In Skov v. U.S. Bank N.A. (— Cal.Rptr.3d —-, Cal.App. 6 Dist., June 8, 2012), a California Court of Appeal considered whether a residential property owner could bring a private action after being foreclosed upon by a lending institution without first being contacted by the lender. The court ruled that because Civil Code Section 2923.5 requires that before a notice of default is recorded a lender must contact a borrower “in person or by telephone in order to assess the borrower’s financial situation and explore options for the borrower to avoid foreclosure”, the borrower had a right to bring a private action against a lender that failed to comply with the statute.
In 2003, Andrea Skov obtained a loan of $1.5 million secured by a deed of trust on a residential property. After Skov fell behind on her payments in 2009, she was served with a notice of default. Skov filed suit against U.S. Bank for, among other things, unlawful business practices charging that it had failed to comply with Section 2923.5 because it did not contact her or attempt to contact her to discuss her options to avoid foreclosure prior to filing the notice of default.
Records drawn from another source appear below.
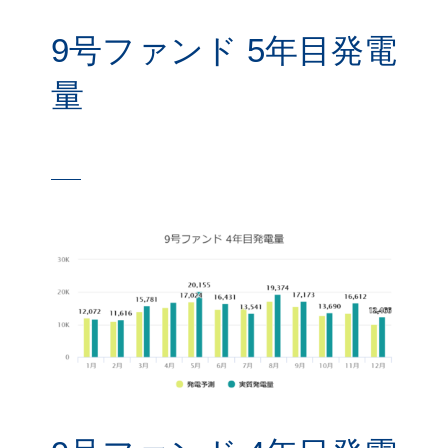
9号ファンド 5年目発電
量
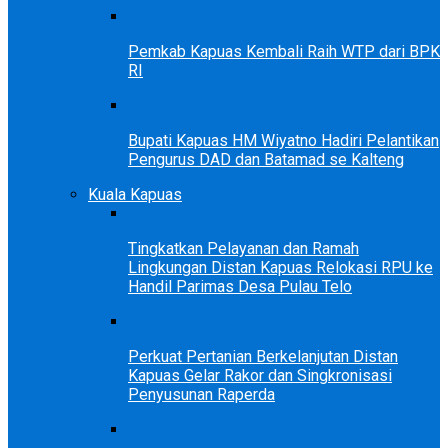
Pemkab Kapuas Kembali Raih WTP dari BPK
RI
Bupati Kapuas HM Wiyatno Hadiri Pelantikan
Pengurus DAD dan Batamad se Kalteng
Kuala Kapuas
Tingkatkan Pelayanan dan Ramah
Lingkungan Distan Kapuas Relokasi RPU ke
Handil Parimas Desa Pulau Telo
Perkuat Pertanian Berkelanjutan Distan
Kapuas Gelar Rakor dan Singkronisasi
Penyusunan Raperda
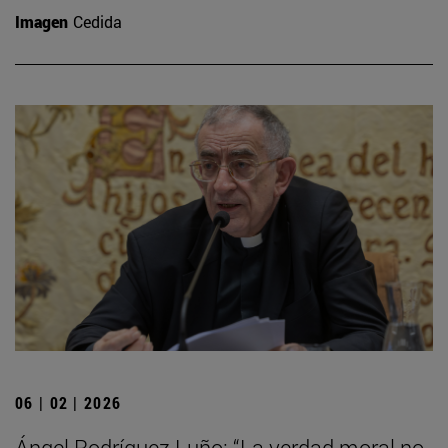
Imagen
Cedida
06 | 02 | 2026
Ángel Rodríguez Luño: “La verdad moral no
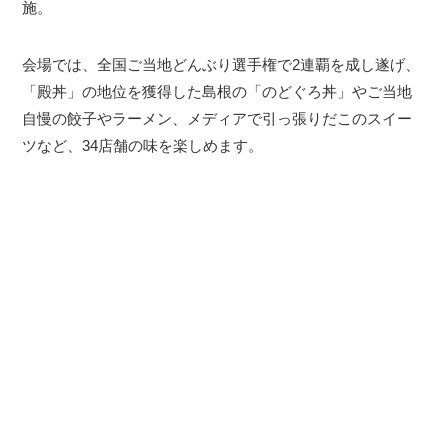
施。
会場では、全国ご当地どんぶり選手権で2連覇を成し遂げ、
「殿丼」の地位を獲得した島根の「のどぐろ丼」やご当地
自慢の餃子やラーメン、メディアで引っ張りだこのスイー
ツなど、34店舗の味を楽しめます。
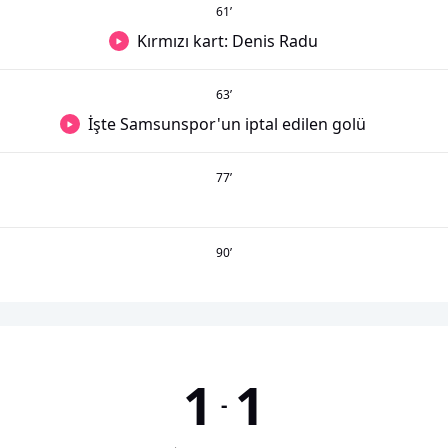
61
’
Kırmızı kart: Denis Radu
63
’
İşte Samsunspor'un iptal edilen golü
77
’
90
’
1
1
-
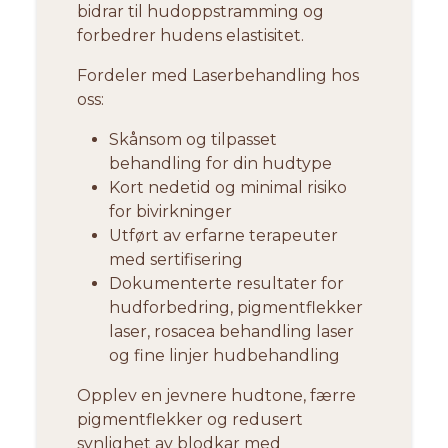
bidrar til hudoppstramming og
forbedrer hudens elastisitet.
Fordeler med Laserbehandling hos
oss:
Skånsom og tilpasset
behandling for din hudtype
Kort nedetid og minimal risiko
for bivirkninger
Utført av erfarne terapeuter
med sertifisering
Dokumenterte resultater for
hudforbedring, pigmentflekker
laser, rosacea behandling laser
og fine linjer hudbehandling
Opplev en jevnere hudtone, færre
pigmentflekker og redusert
synlighet av blodkar med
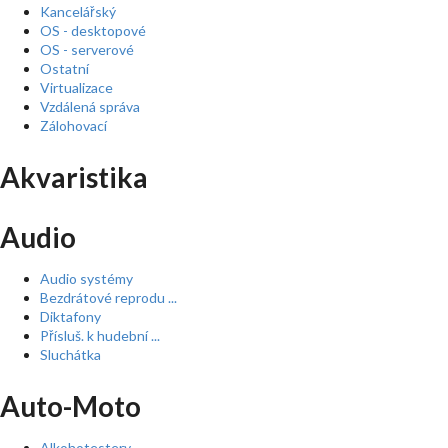
Kancelářský
OS - desktopové
OS - serverové
Ostatní
Virtualizace
Vzdálená správa
Zálohovací
Akvaristika
Audio
Audio systémy
Bezdrátové reprodu ...
Diktafony
Přísluš. k hudební ...
Sluchátka
Auto-Moto
Alkohotestery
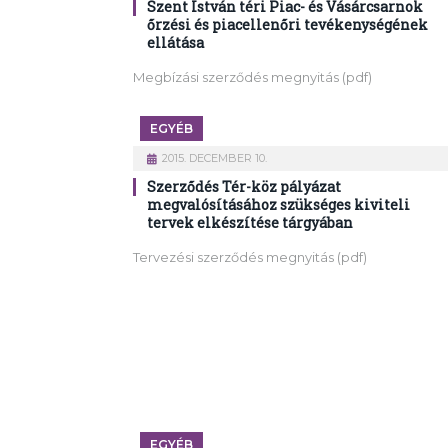
Szent István téri Piac- és Vásárcsarnok
őrzési és piacellenőri tevékenységének
ellátása
Megbízási szerződés megnyitás (pdf)
EGYÉB
2015. DECEMBER 10.
Szerződés Tér-köz pályázat
megvalósításához szükséges kiviteli
tervek elkészítése tárgyában
Tervezési szerződés megnyitás (pdf)
EGYÉB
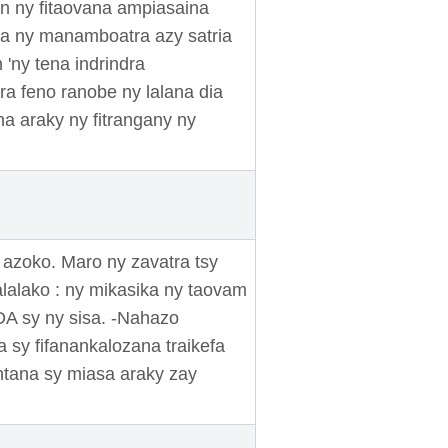
n ny fitaovana ampiasaina
ana ny manamboatra azy satria
 'ny tena indrindra
ra feno ranobe ny lalana dia
a araky ny fitrangany ny
 azoko. Maro ny zavatra tsy
alalako : ny mikasika ny taovam
DA sy ny sisa. -Nahazo
a sy fifanankalozana traikefa
ntana sy miasa araky zay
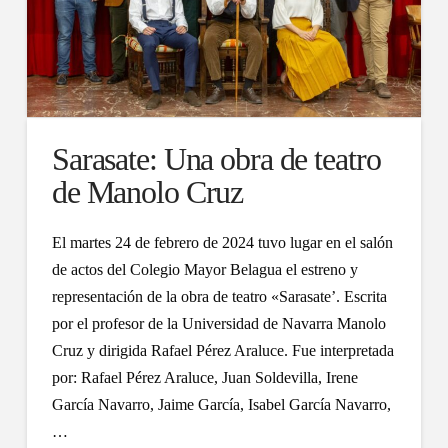
Sarasate: Una obra de teatro
de Manolo Cruz
El martes 24 de febrero de 2024 tuvo lugar en el salón
de actos del Colegio Mayor Belagua el estreno y
representación de la obra de teatro «Sarasate’. Escrita
por el profesor de la Universidad de Navarra Manolo
Cruz y dirigida Rafael Pérez Araluce. Fue interpretada
por: Rafael Pérez Araluce, Juan Soldevilla, Irene
García Navarro, Jaime García, Isabel García Navarro,
…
U.S. Bank filed a demurrer to Skov’s complaint, which the trial court sustained. Skov appealed.
The court reviewed the language of Section 2923.5, which provides that a lender must contact the borrower “in person or by telephone in order to assess the borrower’s financial situation and explore options for the borrower to avoid foreclosure” or satisfy due diligence requirements before a notice of default is filed. Skov and U.S. Bank disagree over whether U.S. Bank complied with the statute, which is a question of fact. The court said, “Assuming the truth of Skov’s allegations, the issue of compliance cannot be resolved at this stage of the litigation.”
The court acknowledged that while it is true that Section 2923.5 does not expressly provide for a private right of action, there are no other remedies available to a borrower if there is a violation of the statute. In agreeing with a previous Appellate Court ruling, the court read Section 2923.5 in conjunction with Section 2924g subdivision (c)(1)(A), which outlines the grounds for a court to postpone a foreclosure sale, and agreed that “when read together, [they] establish a natural, logical whole, and one wholly consonant with the Legislature’s intent that borrowers and lenders “assess” and “explore” alternatives to foreclosure.” Therefore, the court concluded, “If section 2923.5 is not complied with, then there is no valid notice of default and, without a valid notice of default, a foreclosure sale cannot proceed.” Without an individual right of action to enforce it, Section 2923.5 would become “a meaningless dead letter.” Therefore, the court reasoned that the Legislature must have intended to allow it.
Since there was a factual question as to whether there was compliance with the requirements of Section 2923.5 prior to the filing of the notice of default, the trial court erred in sustaining the demurrer. The judgment was reversed.